Pillow eager to take Rattlers back to being basketball winners
In her quest to find out a little about the history of the women’s basketball program at FAMU, Shalon Pillow called on Natalie White.
White struck a chord when she told Pillow that the team she played on during the mid-1990s was a winning program. White even set a Division-I record for steals with 624 in her career.
“What stuck out to me most was how she described the energy in Gaither Gymnasium when she and her teammate would take the court,” Pillow said of the conversation with White, who went on to become an executive in the WNBA. “There wasn’t anybody strolling in at halftime trying to get a seat for the men’s game.
“They were there to see her and her teammates who had worked so hard to build the program. I want to get that excitement back. I want to get the energy back because these girls are going to be working hard.”
Pillow talked about the conversation during a Zoom press conference last Tuesday when she was introduced as the new women’s head coach. She replaces Kevin Lynum, who was let go last month after taking over the program in February 2019.

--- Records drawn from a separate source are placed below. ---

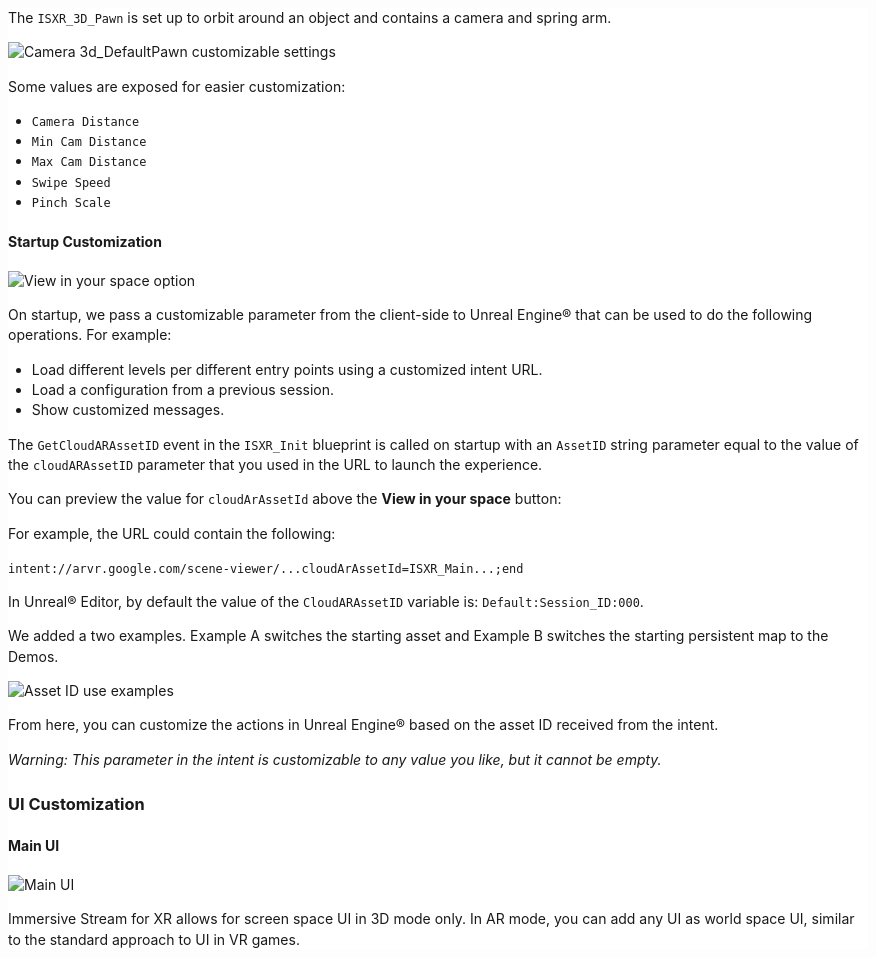 The `ISXR_3D_Pawn` is set up to orbit around an object and contains a camera
and spring arm.

<img src="docs/static/template-camera-settings.png" alt="Camera 3d_DefaultPawn customizable settings" width="350">

Some values are exposed for easier customization:

* `Camera Distance`
* `Min Cam Distance`
* `Max Cam Distance`
* `Swipe Speed`
* `Pinch Scale`

#### Startup Customization
<img src="docs/static/template-asset-id.png" alt="View in your space option" width="250">

On startup, we pass a customizable parameter from the client-side to
Unreal Engine® that can be used to do the following operations. For example:

* Load different levels per different entry points using a customized intent
  URL.
* Load a configuration from a previous session.
* Show customized messages.

The `GetCloudARAssetID` event in the `ISXR_Init` blueprint is called on
startup with an `AssetID` string parameter equal to the value of the
`cloudARAssetID` parameter that you used in the URL to launch the experience.

You can preview the value for `cloudArAssetId` above the **View in your space**
button:

For example, the URL could contain the following:

    intent://arvr.google.com/scene-viewer/...cloudArAssetId=ISXR_Main...;end

In Unreal® Editor, by default the value of the `CloudARAssetID` variable is:
`Default:Session_ID:000`.

We added a two examples. Example A switches the starting asset and Example B switches the starting persistent map to the Demos.

<img src="docs/static/template-assetid-examples.png" alt="Asset ID use examples" width="700">

From here, you can customize the actions in Unreal Engine® based on the asset
ID received from the intent.

_Warning: This parameter in the intent is customizable to any value you like, but
it cannot be empty._

### UI Customization

#### Main UI
<img src="docs/static/template-main-ui.png" alt="Main UI" width="200">

Immersive Stream for XR allows for screen space UI in 3D mode only.
In AR mode, you can add any UI as world space UI, similar to the standard approach to UI in VR games.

Pillow is the first major hire for Kortne Gosha since becoming athletic director last fall. He hired Pillow from Middle Tennessee State where both of them worked before Gosha went to Miami and eventually came to FAMU.
“We are excited about the direction of our women’s basketball program under coach Pillow’s leadership,” Gosha said. “Her natural pedigree as a student-athlete and coaching at the highest level of women’s basketball stood out immediately. We are committed to providing coach Pillow with the resources and support necessary to develop the championship culture on and off the court that our young women deserve. It is my privilege and honor to welcome Shalon to the Highest of Seven Hills.”
While this is Pillow’s first job as a head coach, it’s her second time coaching in Florida. She started her coaching career in Tampa at USF as an assistant. Then she went on to take a similar position at Hofstra University in Long Island, N.Y. She also spent time as an assistant at Kentucky before going to MTSU.
Pillow played college basketball for legendary coach Pat Summitt at the University of Tennessee. While she was there, the Volunteers won four SEC championships and appeared in NCAA tournament final four twice.
As she has done everywhere she’s coached, Pillow said she is bringing a lot of what she learned from Summitt to FAMU.
“A lot of people when they see Pat on game day, it’s intense and practices were intense as well,” Pillow said. “But off the court there was a whole other side to her and that’s something that I’m definitely going to take on to these young women that I’ll be coaching.”
The challenge for Pillow is to turnaround a program that had a 6-21 season last year. That she said could change with the right mindset and player development.
“I can’t predict the future,” said Pillow, who vowed to turn the Rattlers into an up-tempo team. “I would like to say that we are going to turn it around fairly quickly as long as we have players that buy in, but it’s just a whole bunch of variables. You don’t know but we are going to work hard. I guarantee that.”
Turning the program around obviously will require recruiting top talent. She doesn’t just want the best mid-major players, either.
“All those big-time D-I players, I’m going to go out there and recruit them,” she said. “That could just start the snowball effect. Get one and another and then we’re at the top competing at the highest level.”